• Written task: Show each line of the entries below that contains the word "Award", copying every such line in full.
════
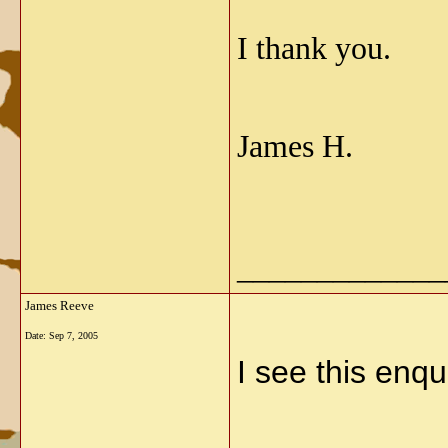
I thank you.
James H.
_____________
James Reeve
Date:
Sep 7, 2005
I see this enqu
_____________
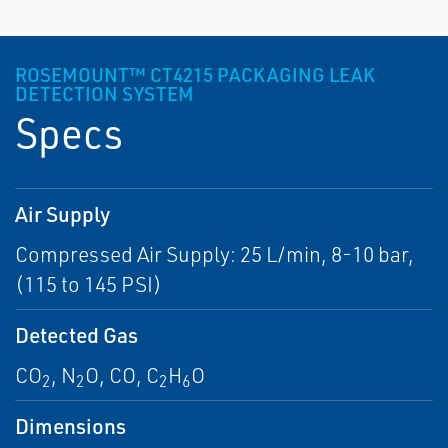
ROSEMOUNT™ CT4215 PACKAGING LEAK
DETECTION SYSTEM
Specs
Air Supply
Compressed Air Supply: 25 L/min, 8-10 bar,
(115 to 145 PSI)
Detected Gas
CO
, N
O, CO, C
H
O
2
2
2
6
Dimensions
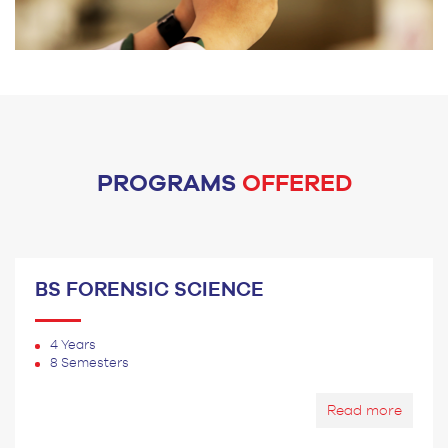
PROGRAMS
OFFERED
BS FORENSIC SCIENCE
4 Years
8 Semesters
Read more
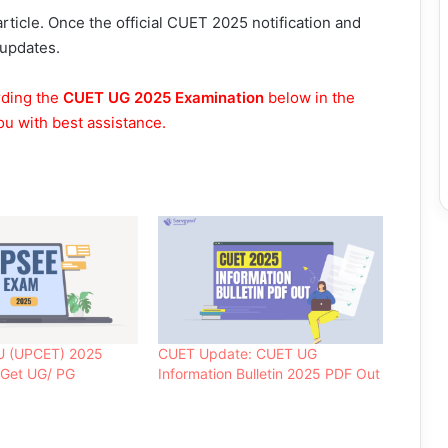
rticle. Once the official CUET 2025 notification and
 updates.
rding the
CUET UG 2025 Examination
below in the
ou with best assistance.
U (UPCET) 2025
CUET Update: CUET UG
 Get UG/ PG
Information Bulletin 2025 PDF Out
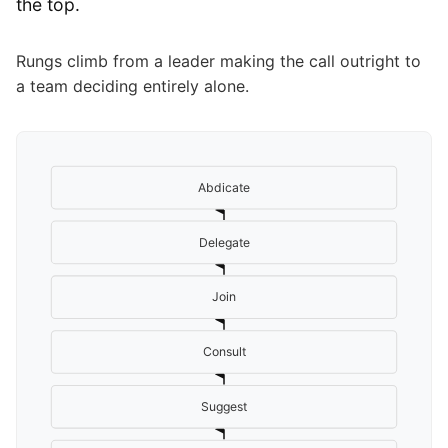
the top.
Rungs climb from a leader making the call outright to
a team deciding entirely alone.
Abdicate
Delegate
Join
Consult
Suggest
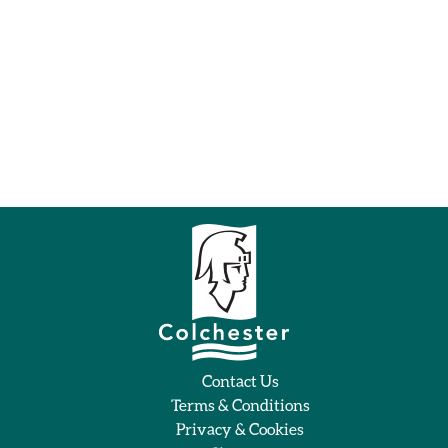
Contact Us
Terms & Conditions
Privacy & Cookies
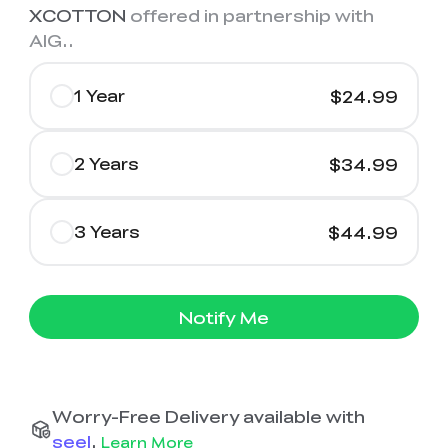
XCOTTON
offered in partnership with
AIG.
.
1 Year
$24.99
2 Years
$34.99
3 Years
$44.99
Notify Me
Worry-Free Delivery available with
seel
.
Learn More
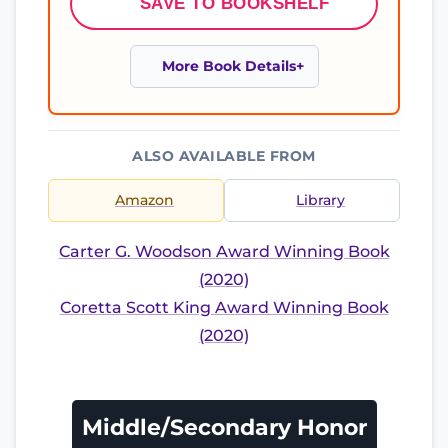
SAVE TO BOOKSHELF
More Book Details
ALSO AVAILABLE FROM
Amazon
Library
Carter G. Woodson Award Winning Book
(2020)
Coretta Scott King Award Winning Book
(2020)
Middle/Secondary Honor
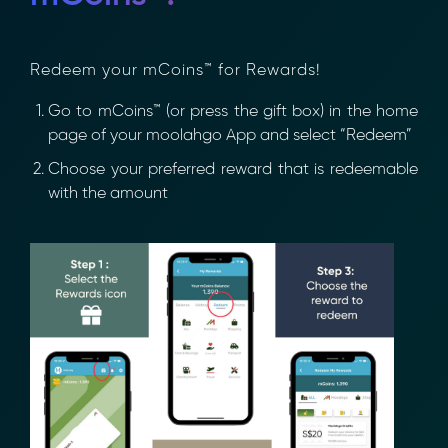
Redeem your mCoins™ for Rewards!
Go to mCoins™ (or press the gift box) in the
home page of your moolahgo App and select
“Redeem”
Choose your preferred reward that is
redeemable with the amount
════
• Result:
Carter G. Woodson Award Winning Book
Coretta Scott King Award Winning Book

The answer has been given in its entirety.